As for rarity, I could not find anyone who had ever seen or heard of an all-white catbird before -- not even Hannah Suthers, a retired research assistant at Princeton University who has banded more than 25,000 catbirds in Mercer County over 45 years.
Suthers says that since the all-white catbird had not been reported elsewhere, the bird had been “very likely” hatched nearby.
Suthers finds catbirds fascinating because they’re “so interesting to watch -- their personalities, the way they react to you when you’re outdoors…They’re curious and check things out.”
As curious, you might say, as a cat.
Suthers’ research at the Featherbed Lane banding station was instrumental in helping banders distinguish males and females outside of breeding season -- once considered impossible.
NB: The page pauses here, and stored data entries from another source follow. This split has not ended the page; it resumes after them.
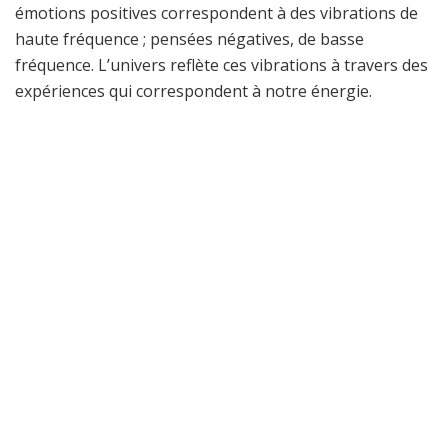
émotions positives correspondent à des vibrations de
haute fréquence ; pensées négatives, de basse
fréquence. L’univers reflète ces vibrations à travers des
expériences qui correspondent à notre énergie.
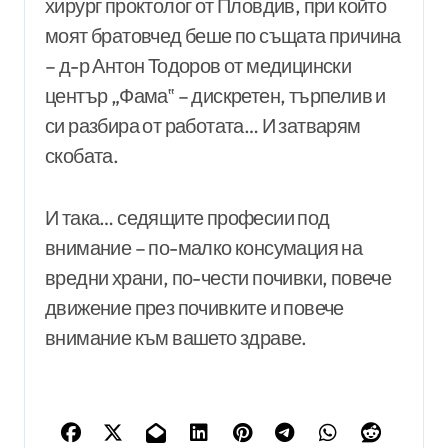
хирург проктолог от Пловдив, при който
моят братовчед беше по същата причина
– д-р Антон Тодоров от медицински
център „Фама‟ – дискретен, търпелив и
си разбира от работата… И затварям
скобата.
И така… седящите професии под
внимание – по-малко консумация на
вредни храни, по-чести почивки, повече
движение през почивките и повече
внимание към вашето здраве.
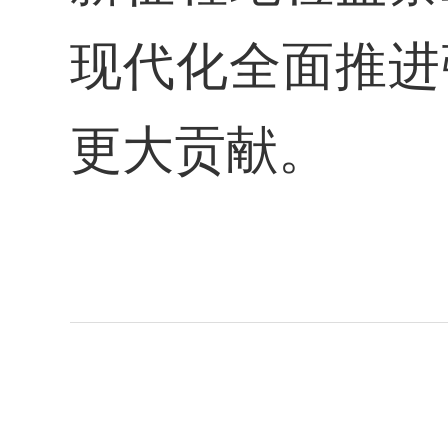
现代化全面推进
更大贡献。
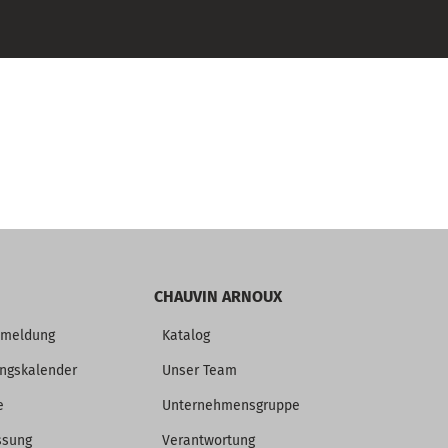
CHAUVIN ARNOUX
nmeldung
Katalog
ungskalender
Unser Team
e
Unternehmensgruppe
ssung
Verantwortung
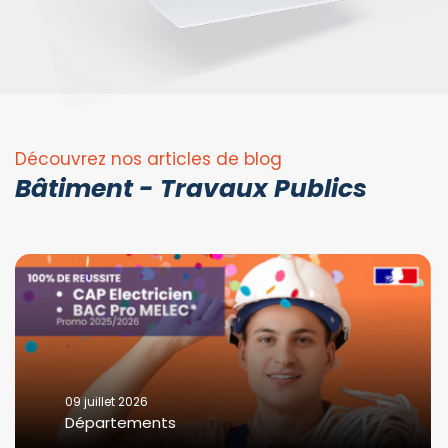
Découvrez nos articles de blog
Bâtiment - Travaux Publics
09 juillet 2026
Départements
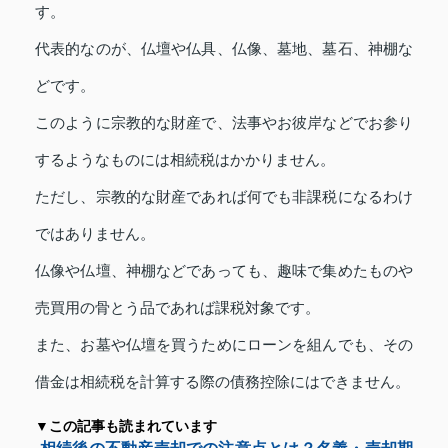
す。
代表的なのが、仏壇や仏具、仏像、墓地、墓石、神棚な
どです。
このように宗教的な財産で、法事やお彼岸などでお参り
するようなものには相続税はかかりません。
ただし、宗教的な財産であれば何でも非課税になるわけ
ではありません。
仏像や仏壇、神棚などであっても、趣味で集めたものや
売買用の骨とう品であれば課税対象です。
また、お墓や仏壇を買うためにローンを組んでも、その
借金は相続税を計算する際の債務控除にはできません。
▼この記事も読まれています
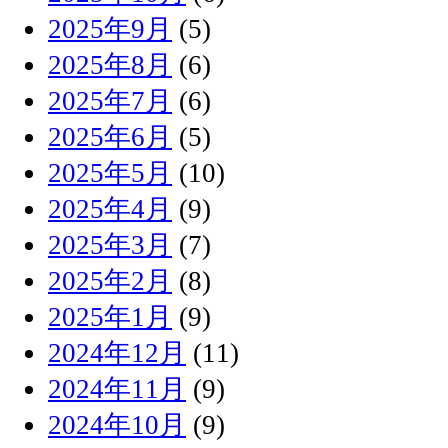
2025年9月
(5)
2025年8月
(6)
2025年7月
(6)
2025年6月
(5)
2025年5月
(10)
2025年4月
(9)
2025年3月
(7)
2025年2月
(8)
2025年1月
(9)
2024年12月
(11)
2024年11月
(9)
2024年10月
(9)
She has also learned that some catbirds in New Jersey now raise three clutches of young each year instead of the usual one or two -- a result, she says, of “the overall warming trend.”
According to Suthers, New Jersey’s catbirds migrate each fall as far away as Central America, with some over-wintering in Florida (as many humans are also wont to do) -- adding that one of her banded catbirds was later recaptured in Guatemala, some 2,000 miles away.
Suthers says that Moby could return to the Celery Farm in May: “They’re very site- faithful. They come back to their territory every year as long as they live.”